200px Foto oficial de Magno MaltaLe sénateur évangélique Magno Malta © wkimedia commonsPlusieurs autres leaders pentecôtistes ont signifié leur soutien à Bolsonaro. Celui-ci, certes, est déclaré catholique, mais il entretient un lien étroit avec le camp évangélique. En 2016, il a été baptisé dans le fleuve Jordán par le pasteur Everaldo de l’Église de l’Assemblée de Dieu, mais les leaders pentecôtistes eux-mêmes n’ont jamais évoqué cette conversion. Cette même année, Everaldo était candidat à la Présidence et fut vaincu dès le premier tour. En mars de cette année, Bolsonaro a présenté sa pré-candidature à la Présidence comme «une mission de Dieu». L’annonce commença par une prière faite par le sénateur évangélique Magno Malta. Au début de la campagne électorale de cette année, au mois d’août, Bolsonaro a aussi reçu une bénédiction spéciale au milieu d’un culte de l’Église baptiste Atitude de Rio de Janeiro. La prière incluait des références à Bolsonaro comme un homme honnête, éthique, respectant la famille et contre l’avortement. Le candidat fut invité à parler depuis la chaire et il souligna la nécessité de faire respecter les enfants à l’école et de balayer le communisme hors du Brésil. Une « nouvelle histoire commencerait » avec lui à la Présidence. Dans différents cadres et à divers moments de la campagne, Bolsonaro a été présenté comme une réponse au dessein de Dieu. Les lectures messianiques de sa candidature côtoient parallèlement ses discours violents et intolérants. Les instants suivants la confirmation de sa victoire électorale eut lieu une prière de remerciement à Dieu par le leader pentecôtiste Magno Malta. Dans son allocution, Malta assura que ce n’était qu’à travers Bolsonaro que Dieu pouvait libérer le pays des «tentacules du communisme». Et Bolsonaro lui-même d’affirmer que son élection relevait sans aucun doute du «dessein de Dieu». La laïcité va être compliquée ces prochaines années.

Quid des engagements internationaux?

Pendant la dernière partie de la campagne, Bolsonaro a réitéré son intention de libérer le Brésil d’engagements internationaux.

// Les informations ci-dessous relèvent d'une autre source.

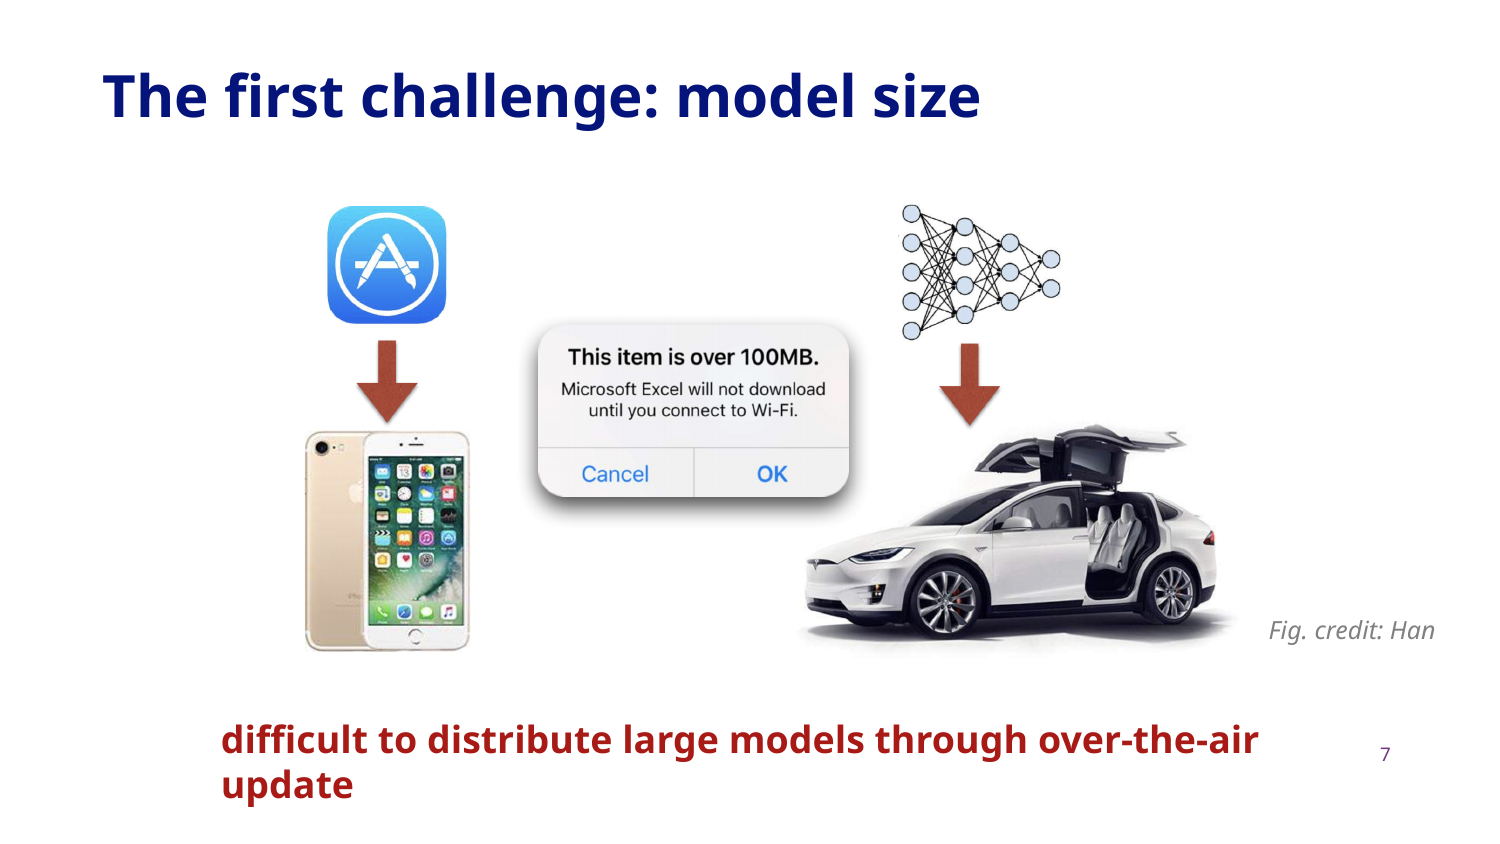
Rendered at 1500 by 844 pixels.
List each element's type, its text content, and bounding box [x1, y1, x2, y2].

title The first challenge: model size [87, 42, 1411, 137]
slide_number 7 [1350, 732, 1406, 778]
text_box difficult to distribute large models through over-the-air update [206, 708, 1350, 814]
text_box Fig. credit: Han [1253, 606, 1451, 652]
picture [274, 185, 1246, 661]
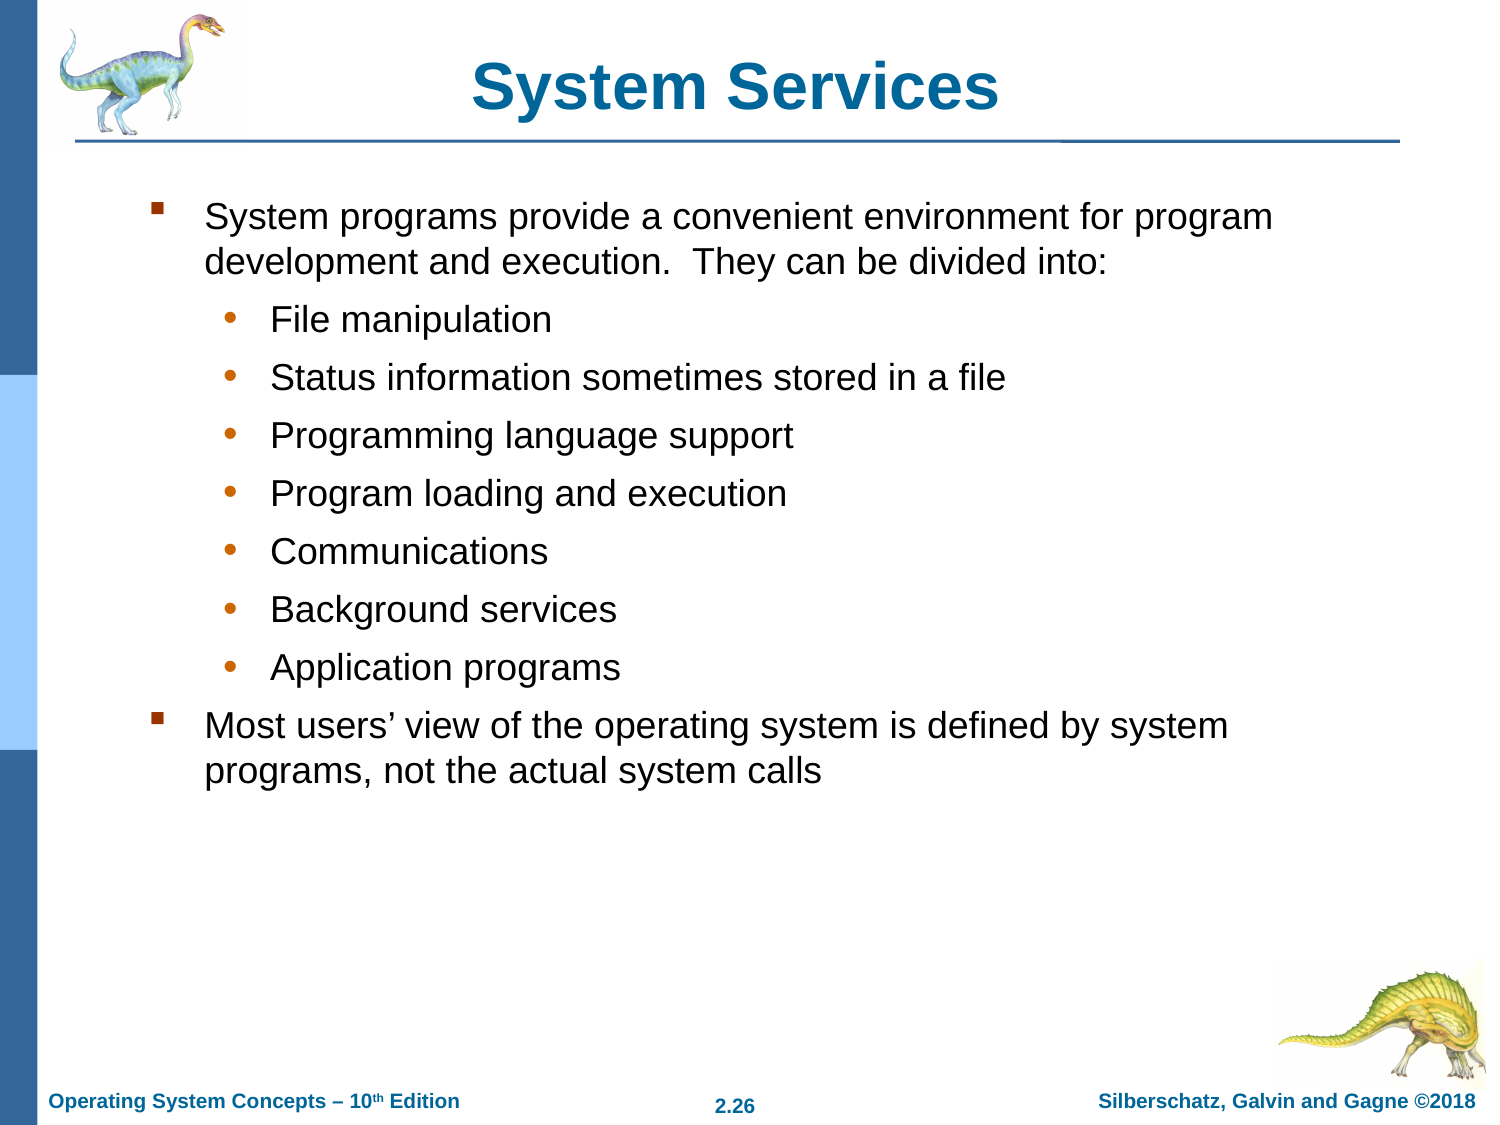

Le jour suivant son élection, le, 29 octobre, il l’a confirmé à nouveau. L’ONU, la CIDH et l’Accord de Paris ont été mentionnés. On ne sait pas vraiment s’il comprend les implications délicates d’une sortie du Brésil de ces instances internationales. On espère qu’en étant mieux informé, le nouveau président ne mènera pas le pays vers un isolement. Mais Bolsonaro s’est déclaré de nombreuses fois «d’extrême-droite et fier de l’être» et admirateur de Donald Trump qu’il prétend imiter.

En particulier, le retrait du Brésil de l’Accord de Paris préoccupe grandement les leaders internationaux. Il y a de quoi. Il s’agit d’un accord stratégique signé par près de 200 pays qui concerne le réchauffement global. Au Brésil, le thème de l’environnement est assez sensible à cause de la progression de la déforestation, en particulier dans la région amazonienne. En se retirant de l’Accord de Paris, sans doute la destruction de la région s’accélèrera-t-elle. Pour citer un exemple que j’ai observé directement il y a deux mois, l’État de Belén do Pará, dans la région amazonienne nord du Brésil, remplace rapidement les arbres par des plantations de soja et des élevages de bétail, au point que les pluies diminuent et le manque d’eau oblige à mener le bétail par milliers à boire l’eau des rivières. Cependant, dans son plan de gouvernement, Bolsonaro affirme que la fiscalisation environnementale est excessive et trop rigoureuse. Il a aussi déclaré qu’il prétend en finir avec la démarcation des terres indigènes parce que les richesses naturelles appartiennent à la nation. Dans un de ses discours de campagne, il a affirmé: «pas un centimètre supplémentaire de terres indigènes.» Évidemment, la toile de fond de ces déclarations, c’est le modèle économique ultralibéral qui modèlera son gouvernement. Il faut s'attendre sans aucun doute à une nouvelle époque de résistance et de défense de la part des Indiens, des Noirs, de l’environnement, de l’Amazonie, des femmes, des professeurs, des leaders populaires, des militants de gauche, des gays, parmi d’autres. On ne peut pas demander au nouveau Président qu’il respecte ses promesses. Ce serait trop dangereux.